Transcribe these lines word for word, omitting the pictures.

[Begin EXCERPTED DATA]

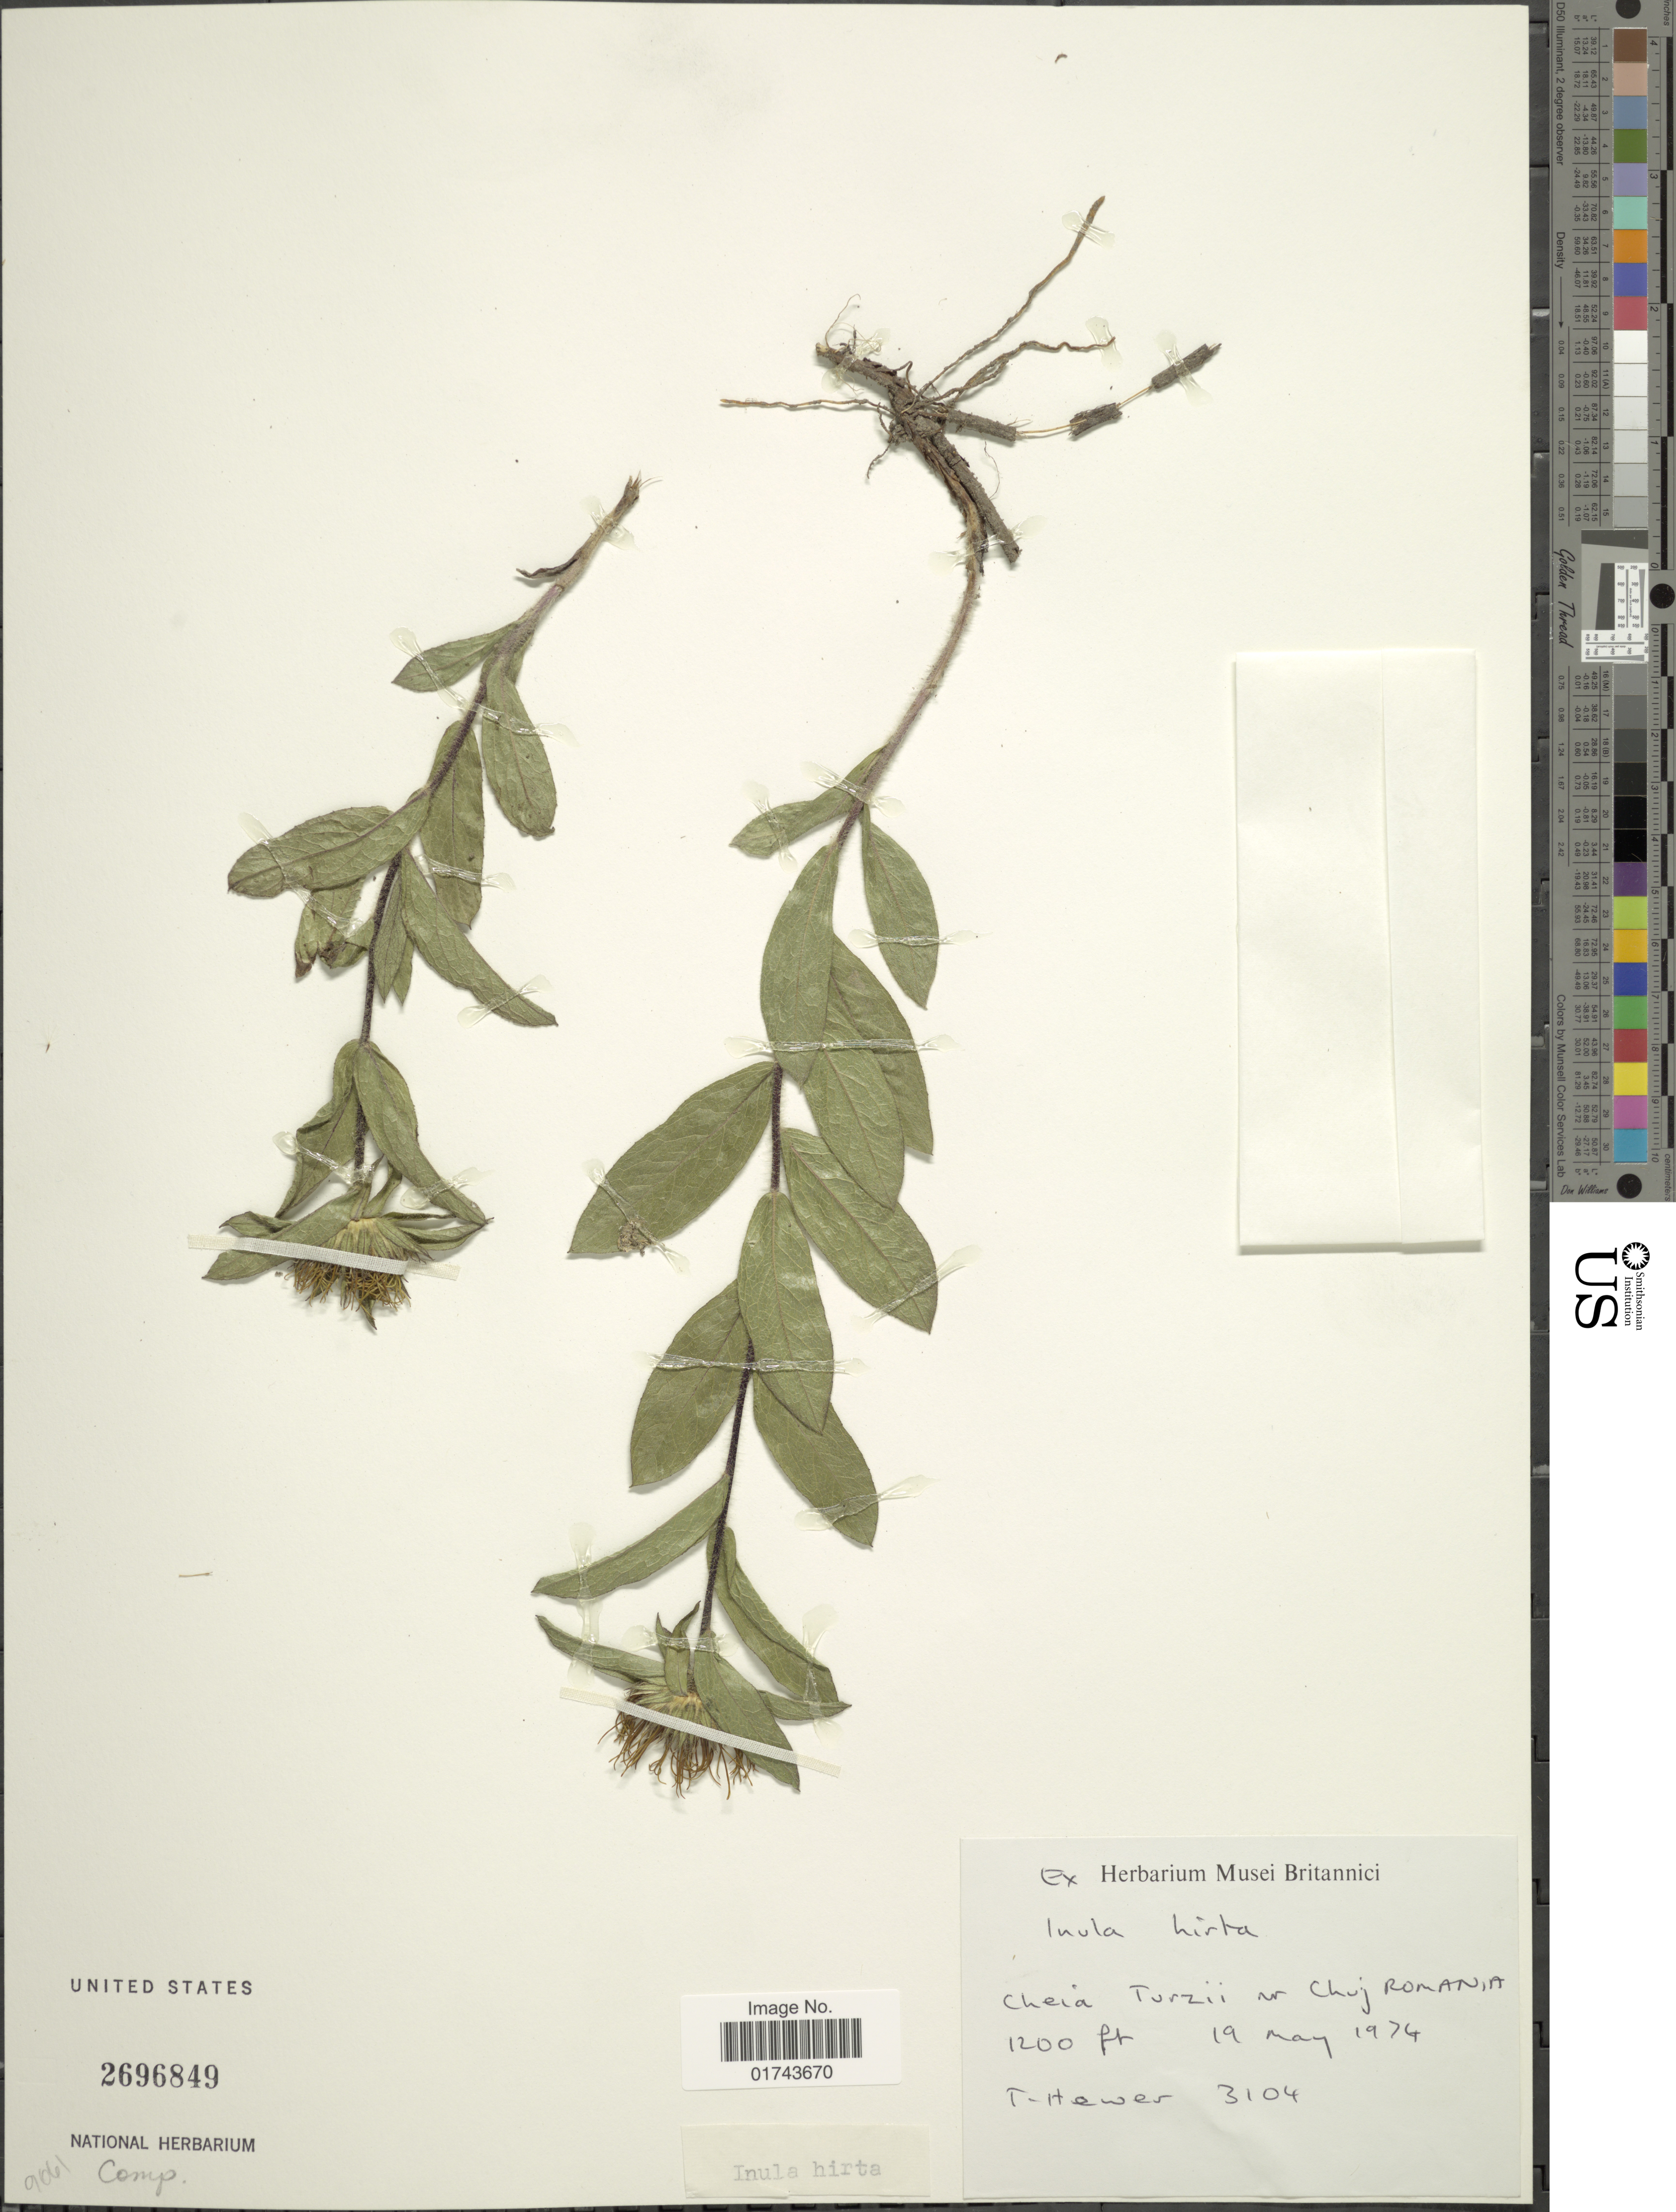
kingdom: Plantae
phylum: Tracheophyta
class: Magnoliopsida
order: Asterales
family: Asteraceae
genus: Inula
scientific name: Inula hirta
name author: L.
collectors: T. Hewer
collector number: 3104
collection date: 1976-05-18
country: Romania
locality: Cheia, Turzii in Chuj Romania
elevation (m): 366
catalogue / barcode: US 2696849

[End EXCERPTED DATA]

### RESULT OF THE TASK
kingdom: Plantae
phylum: Tracheophyta
class: Magnoliopsida
order: Asterales
family: Asteraceae
genus: Inula
scientific name: Inula hirta
name author: L.
collectors: T. Hewer
collector number: 3104
collection date: 1976-05-18
country: Romania
locality: Cheia, Turzii in Chuj Romania
elevation (m): 366
catalogue / barcode: US 2696849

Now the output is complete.